Гробовое молчание было ответом. Мрак сказал глухо:
— Медея, боги создали мир... каков он есть.
— Несправедливым!
— Но пришли такие как Гонта! Медея... мир по капельке, по песчинке становится лучше.
Медея упала на труп, горько зарыдала. Мрак опустил голову. По песчинке — это пройдут тысячи лет, пока мир станет заметно лучше. Но что до того времени тем, кто чья жизнь длится пять-семь десятков лет?
И что тому, подумал он с горькой насмешкой, чья жизнь длится лишь до первого снега! А снег, судя по всему, выпадет сегодня ночью.
Медея медленно расжала руки, поднялось. Ее всегда розовое лицо было смертельно бледным, в темных глазах появилась непонятная решимость.
— Ты велел остаться, — сказала она тихо, голос ее прерывался, — и я осталась... Но сейчас ты не можешь это велеть!
Голос ее стал тверже. Одна из поляниц воскликнула предостерегающе:
— Царица!
В руке Медеи блеснул нож с длинным узким лезвием. Ее страдальческие глаза не отрывались от Гонты:
— Но сейчас ты молчишь... И я иду за тобой!

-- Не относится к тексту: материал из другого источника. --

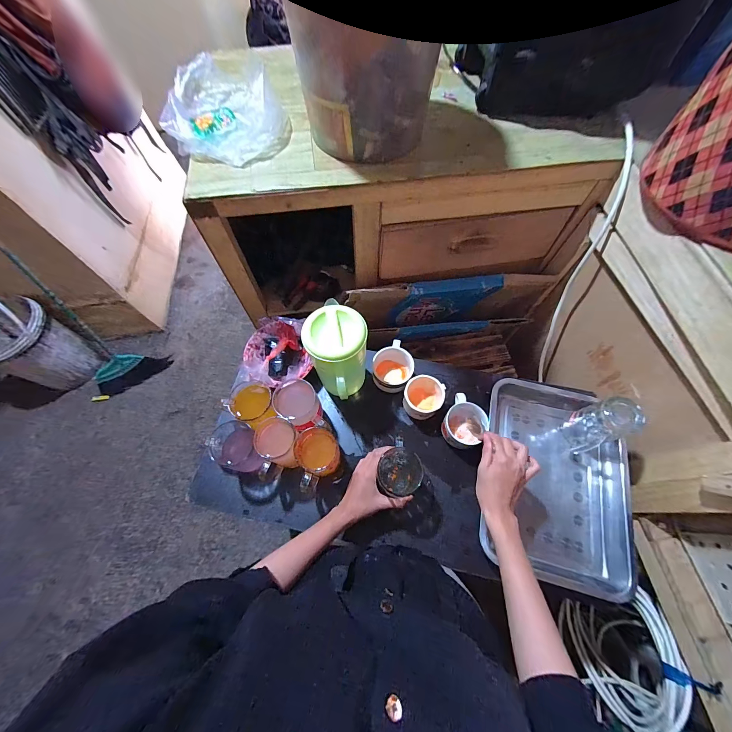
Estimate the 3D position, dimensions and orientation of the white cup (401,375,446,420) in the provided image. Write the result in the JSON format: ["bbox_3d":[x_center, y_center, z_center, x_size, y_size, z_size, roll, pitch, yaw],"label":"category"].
[{"bbox_3d":[0.117,0.064,0.636,0.074,0.062,0.077,-1,66,2],"label":"white cup"}]

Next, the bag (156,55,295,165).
[{"bbox_3d":[-0.265,-0.508,0.595,0.199,0.071,0.298,-13,66,-3],"label":"bag"}]

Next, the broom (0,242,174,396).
[{"bbox_3d":[-1.184,-0.268,1.196,0.299,0.885,0.143,-27,43,-9],"label":"broom"}]

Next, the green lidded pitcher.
[{"bbox_3d":[-0.049,-0.018,0.597,0.115,0.175,0.110,38,72,17],"label":"green lidded pitcher"}]

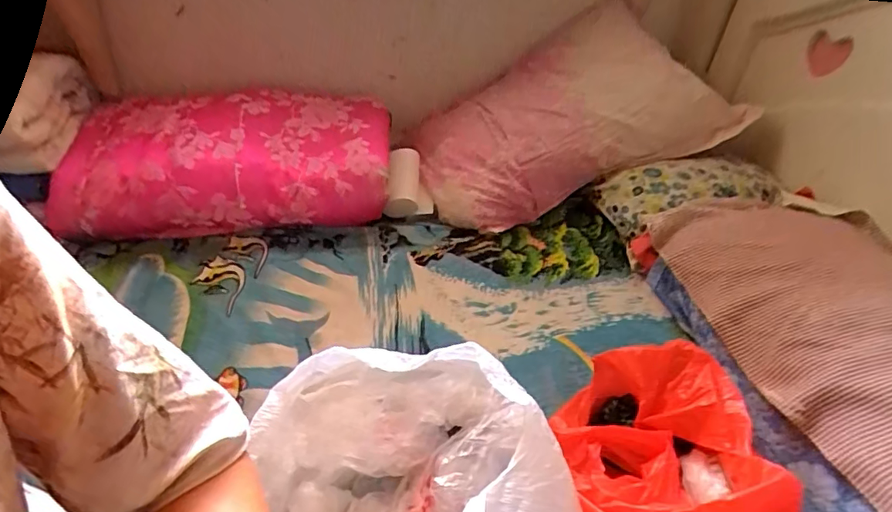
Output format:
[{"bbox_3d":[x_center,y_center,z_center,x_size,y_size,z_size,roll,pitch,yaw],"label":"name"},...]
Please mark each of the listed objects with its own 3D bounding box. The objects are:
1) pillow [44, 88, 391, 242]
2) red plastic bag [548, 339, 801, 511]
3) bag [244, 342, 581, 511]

Поляницы бросились вперед, но узкое лезвие уже с силой ударило под левую грудь. Медея закусила губу, рука напряглась, длинное лезвие погрузилось в ее плоть по самую рукоять. На миг в глазах мелькнул страх, затем лицо осветилось, а губы раздвинулись в торжествующей улыбке:
— Я... смогла!
Она рухнула на труп Гонты, белые нежные руки обхватили его за плечи. Все слышали как она прошептала угасающим голосом:
— Милый... Там мы не будем ссориться...
Артанцы стояли с хмурыми лицами. За их спинами в толпе пошли всхлипывания. Женщины утирали слезы, подростки стояли с бледными лицами, подбородки вздрагивали, слезы бежали по щекам, оставляя блестящие дорожки.
Поляницы медленно подняли свою царицу. Ладони окрасились теплой кровью. Артанцы провожали их глазами, пока ее положили в царскую колесницу, затем Шулика рявкнул что-то, четверо воинов взяли Гонту на руки.
Под плач челяди его тоже отнесли к колеснице, положили рядом с Медеей. Артанцы стали по обе стороны, разом ударили бронзовыми рукоятями топоров в щиты, крикнули мощно, так что испуганное эхо заметалось во дворе:
— Слава!.. Слава!.. Слава!
Шулика выпрямился тоже, он как побледнел после известия о смерти любимого сына, так и оставался желтым как покойник, но сумел ударить в металлический щит, отдавая воинские почести:
— Слава...
На колесницу перепрыгнула с коня Мара, рослая поляница передала ей вожжи. Мара вопросительно смотрела на Шулику. Тот выдавил пересохшим горлом:
— Мы уезжаем... Граница остается прежней.
Из угла двора, где овечилась кучка бояр вокруг забытого всеми царя Додона, послышался вздох из дюжины глоток. Мара перевела тоскующий взгляд на Мрака, тот выглядел виноватым, не уберег, не сумел, кивнула ему и дернула за вожжи:
— Пошли!
Кони сдвинулись осторожно, словно знали, какой бесценный груз везут. Мара дернула сильнее, сказала зло, едва удерживая рыдания:
— Ну, дохлые!.. Пошли!
Кони рванулись к воротам, но Мрак успел увидеть как ветром сорвало из глаз Мары первые слезы, и понял почему так торопится пустить коней вскачь: под стук копыт и колес можно дать волю слезам, никто не увидит.